Hoshyar Rasheed expresses his fantastical style in three dimensions with these MDF-board sculptures, one in monochrome, the other in splashes of primary colour. These sculptures show Hoshyar’s enthusiasm for the endless artistic imagination: there is so much to look at.
Both the form and the adornment of these sculptures celebrate the daydream. The pen lines twist and turn into figurative elements: fish, faces, the wheels of make-believe machines.
REBYAR
In REBYAR – a fusion of their names – the brothers’ divergent styles meet despite the distance between them. The project is a COVID-era collaboration, made in 2020 and 2021. Rebwar sent sketches from Kurdistan to the Netherlands, where Hoshyar completed them: “if he has sketched rain, you need clouds.”
The brothers meet on canvas in a diptych in the style of Rebwar’s Diary series. For this, Hoshyar has complemented a set of Rebwar’s embraces with a mosaic backdrop –tiles in multicolour, each with their own figure. On the lefthand panel, the family resemblance is at its strongest when the brothers’ styles literally weave into each other. At first glance, the viewer recognizes Rebwar’s subjects, a closer look at the fish in profile and the finer lines reveal Hoshyar’s hand.
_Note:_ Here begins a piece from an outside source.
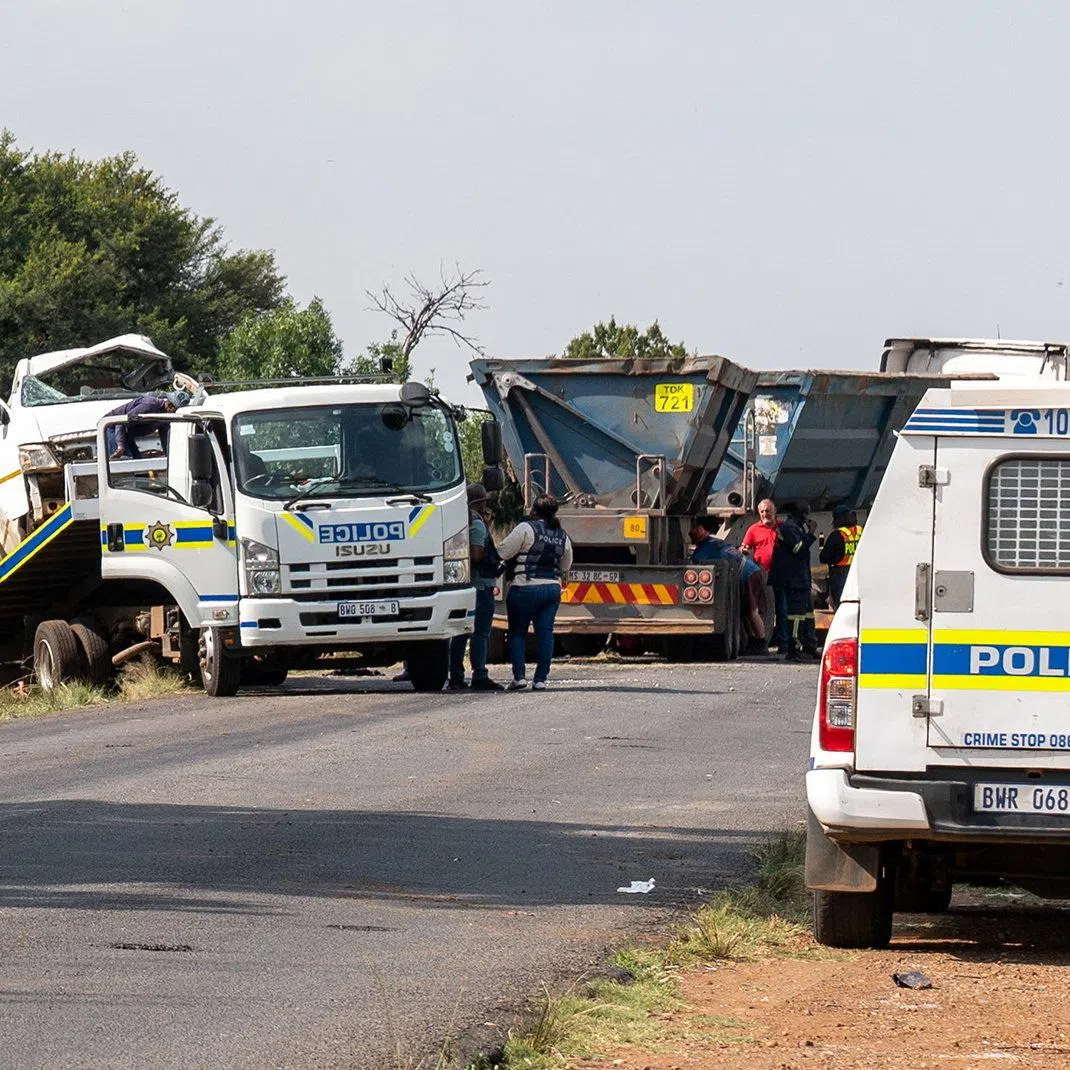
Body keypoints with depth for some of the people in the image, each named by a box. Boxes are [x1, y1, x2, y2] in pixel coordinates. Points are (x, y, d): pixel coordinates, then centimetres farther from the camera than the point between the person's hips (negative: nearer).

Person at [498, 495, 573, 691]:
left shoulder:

REBYAR consists in part of a series of ceramics, for which Hoshyar has transferred the finished sketches onto porcelain objects, such as apples and vases of his own design. The organic shape of the fruit and the freehand curvature and black contouring of the vase reflect their decoration.
The distinct styles of each artist are immediately recognizable in the series. Rebwar’s geometric figures in graphic black wander alone or embrace each other among Hoshyar’s twirling cords, swirling clouds and flying fish.